“What Sort of Burden Does It Place on the University … to Strike ‘of Our Lord’ from the Diploma?”

So asks commenter Skibum3157 on the Trinity University thread:

I think people in most instances should probably just deal with the dating system. Nevertheless, what sort of burden does it place on the university to strike the language “of our Lord” from the diploma? To me, it seems the refusal to do so is based in stubbornness rather than reason.

Let me offer an answer drawn from an older post of mine:

1. Most shifts in language are not cost-free. “The Year of Our Lord” has its own feel to it — not a religious one these days, but a traditionalism of the sort that some people seem to like on their diplomas. Tradition has its own value to many people, quite apart from the substance of the tradition. So it likely would be a burden, probably not the university but to its alumni, to know that this tradition has been broken. Not a great burden, but it’s not a great burden on people to have “Year of our Lord” on their diplomas, either.

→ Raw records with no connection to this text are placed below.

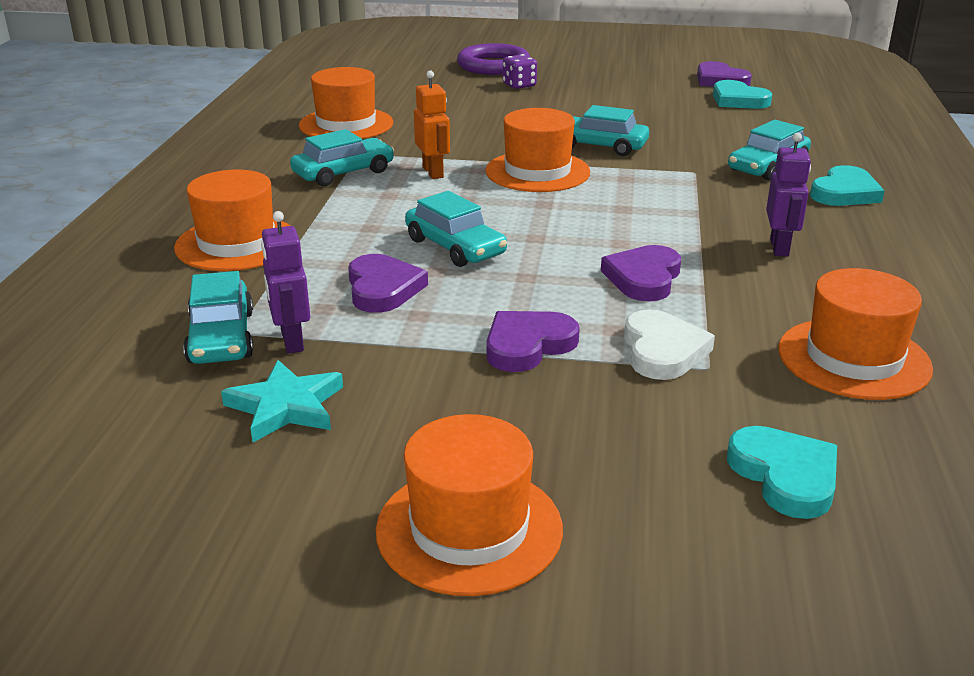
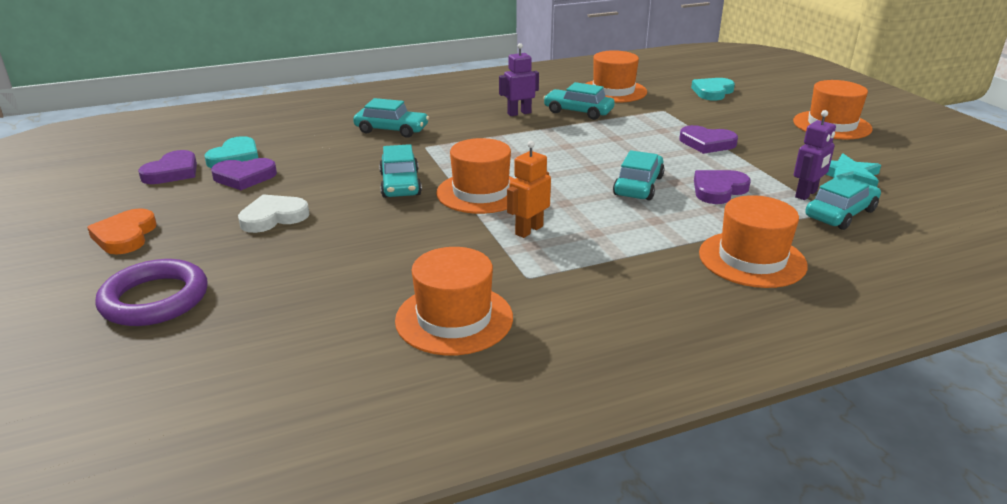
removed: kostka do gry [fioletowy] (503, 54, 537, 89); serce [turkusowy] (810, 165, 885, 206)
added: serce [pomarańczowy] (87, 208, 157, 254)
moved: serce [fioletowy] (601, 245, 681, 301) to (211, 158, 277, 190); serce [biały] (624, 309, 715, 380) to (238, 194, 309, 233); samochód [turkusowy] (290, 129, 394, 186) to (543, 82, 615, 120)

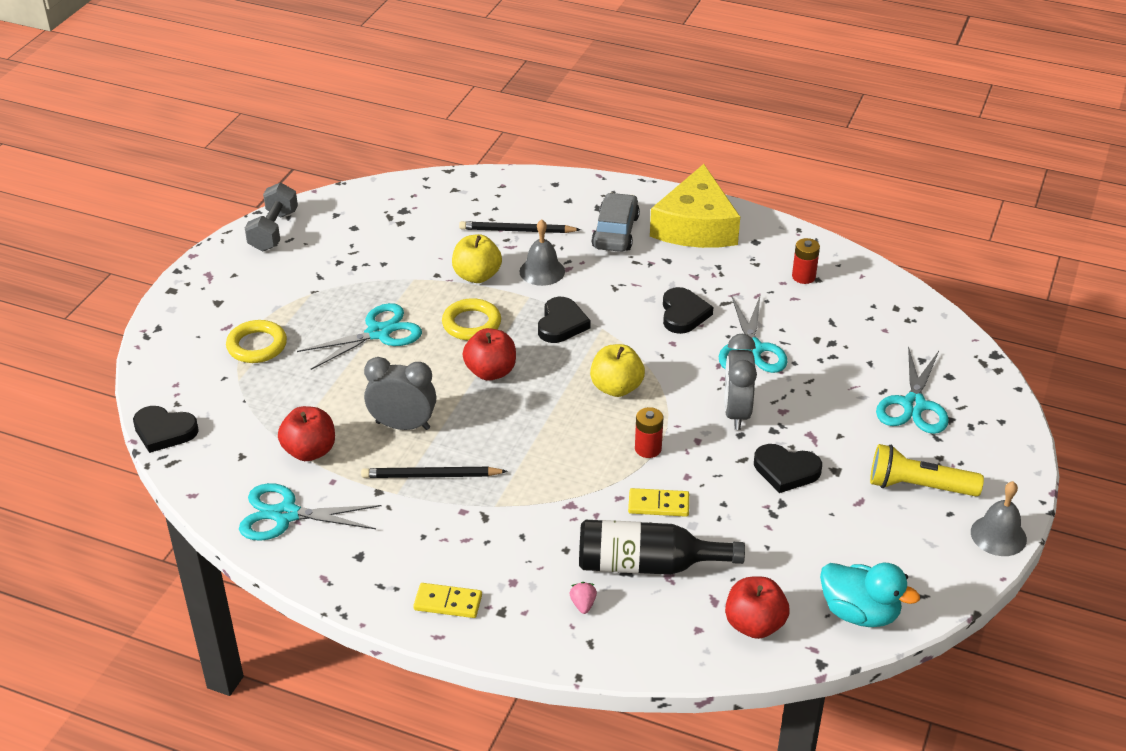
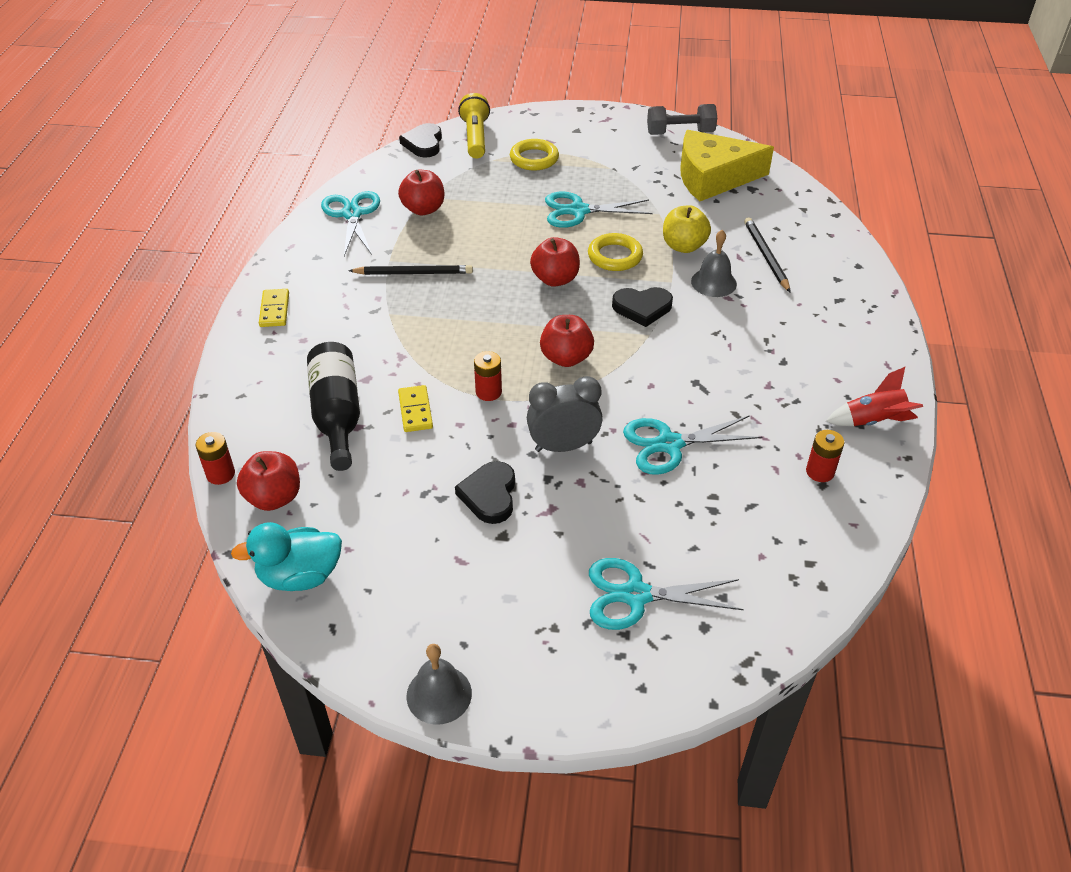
removed: budzik [szary] (364, 357, 436, 430); truskawka [różowy] (570, 582, 597, 614); samochód [szary] (591, 193, 640, 252); serce [czarny] (663, 287, 713, 334)
added: bateria [czerwony] (195, 432, 235, 485); rakieta [czerwony] (826, 367, 923, 426)
moved: latarka [żółty] (870, 444, 984, 496) to (458, 93, 490, 159); ser [żółty] (650, 164, 740, 248) to (681, 130, 774, 201)
recoloured: jabłko [żółty] (590, 344, 645, 397) to jabłko [czerwony] (540, 315, 594, 367)
turned: kaczka [turkusowy] (820, 563, 920, 627) = (231, 522, 342, 591) 60 degrees clockwise; ołówek [czarny] (361, 467, 508, 478) = (348, 265, 473, 275) 105 degrees clockwise; nożyczki [turkusowy] (297, 303, 422, 370) = (545, 191, 653, 228) 135 degrees clockwise

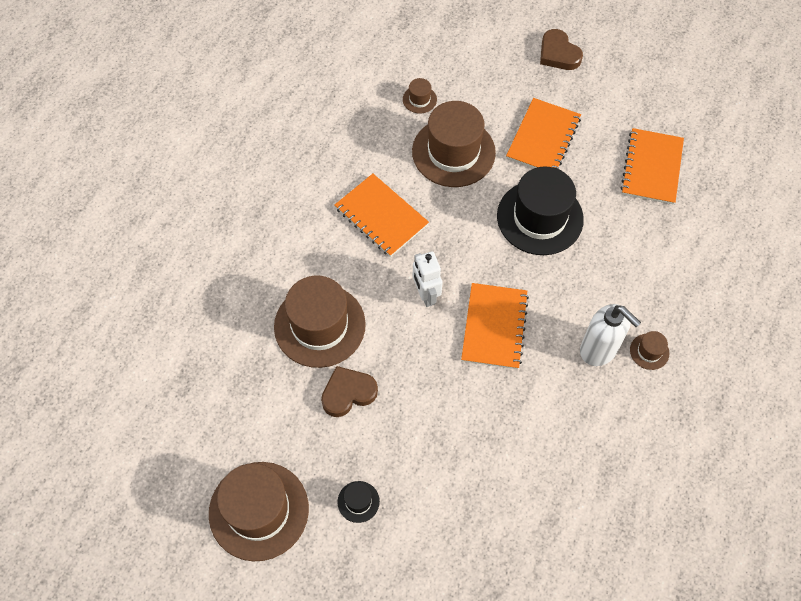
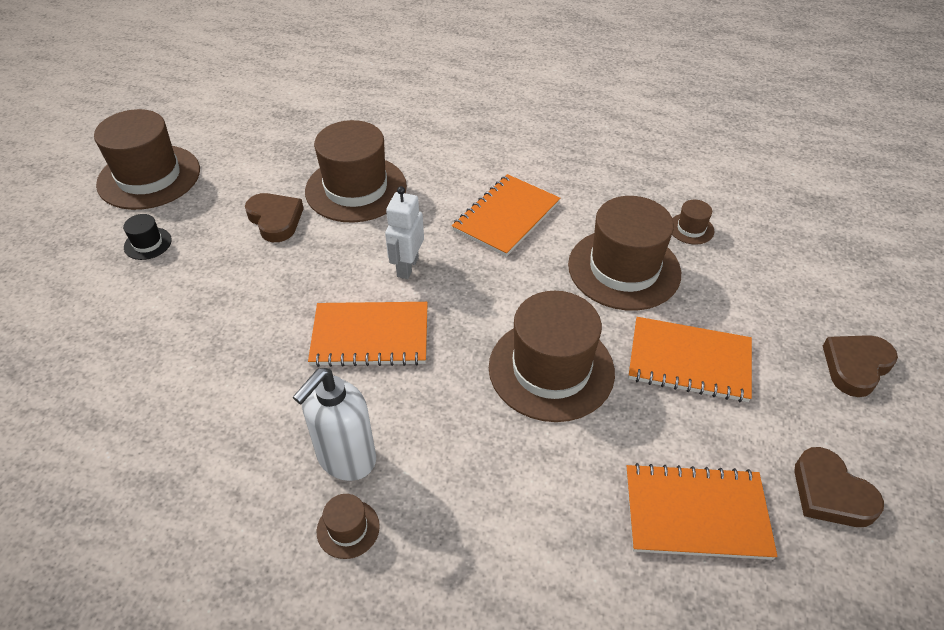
added: serce [brązowy] (794, 447, 884, 527)
recoloured: kapelusz [czarny] (497, 166, 584, 255) to kapelusz [brązowy] (489, 291, 615, 422)
turned: robot [biały] (413, 251, 443, 307) = (385, 186, 424, 279) 45 degrees counterclockwise

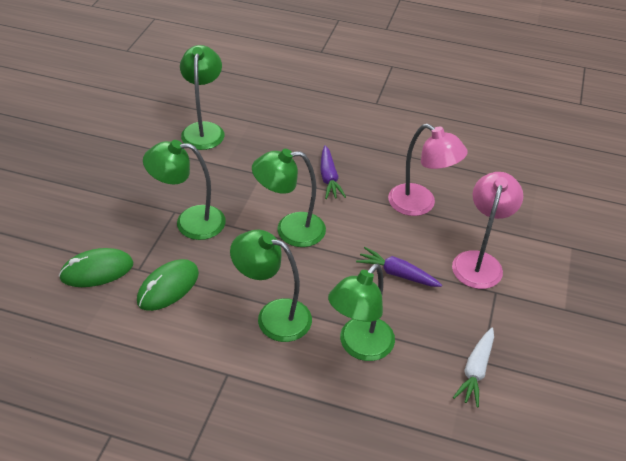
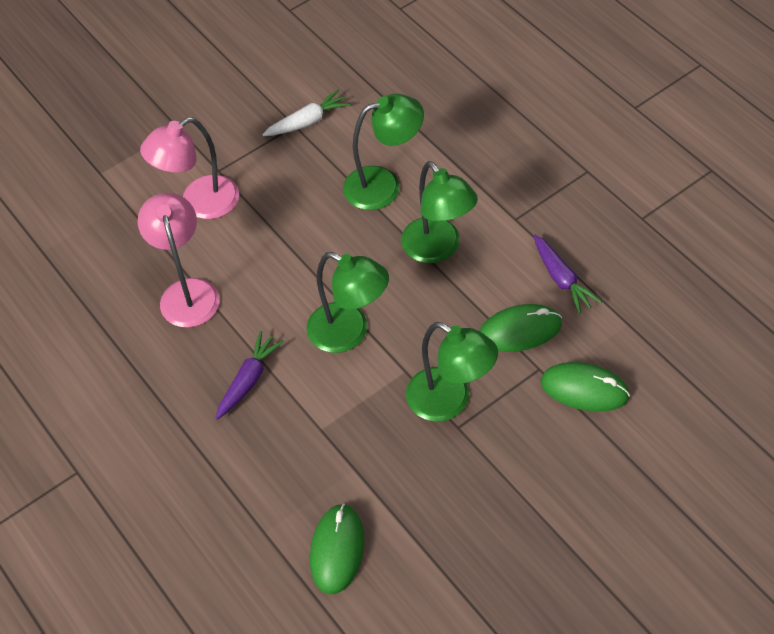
moved: marchewka [fioletowy] (356, 247, 442, 287) to (534, 235, 602, 314)
replaced: lampka [zielony] (180, 45, 224, 150) to myszka [zielony] (310, 504, 364, 594)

2. But the more important cost to the speaker is that telling people that they should stop saying certain words, simply because some other people dislike those words, is itself something of an affront to dignity and a possible source of offense. Even the good-mannered among us cherish our freedom to speak as we please, and while we try not to be rude (in the sense of slighting others or saying bad things about them), we understandably bristle at being told to stop using this word and start using that one on pain of Being a Bad Person.

A sound explanation that shows why people are reasonably offended by a term (for instance, an explanation to someone coming from Russia, where “black” is insulting much like “yellow” would be, and “negro” is considered the proper scientific term, that in America “negro” is so rarely used that it sounds like a deliberate insult at worst or one of those what-did-he-mean-by-that? archaicisms at best) might soften the sting. But simply saying “a few of us object, so please change the way you write things” is a legitimate source of offense for those whose speech people are trying to control.

3. On top of that, there’s also another substantial cost to the “I asked, so please accommodate me” approach: It may actually increase how often the group that one is trying to protect from offense ends up feeling offended.

If young non-Christian college students learn that “Year of Our Lord” is just a tradition with little religious component, a few might still bristle at it, but many will be satisfied by the explanation. Say, though, that they are taught that reasonable institutions will change the usage if only objectors demand it, and say that some institutions nonetheless don’t go along (perhaps for some of the reasons I mention above). The the non-Christian students who keep seeing the phrase may well become more offended, because they’ve been taught that the word is offensive.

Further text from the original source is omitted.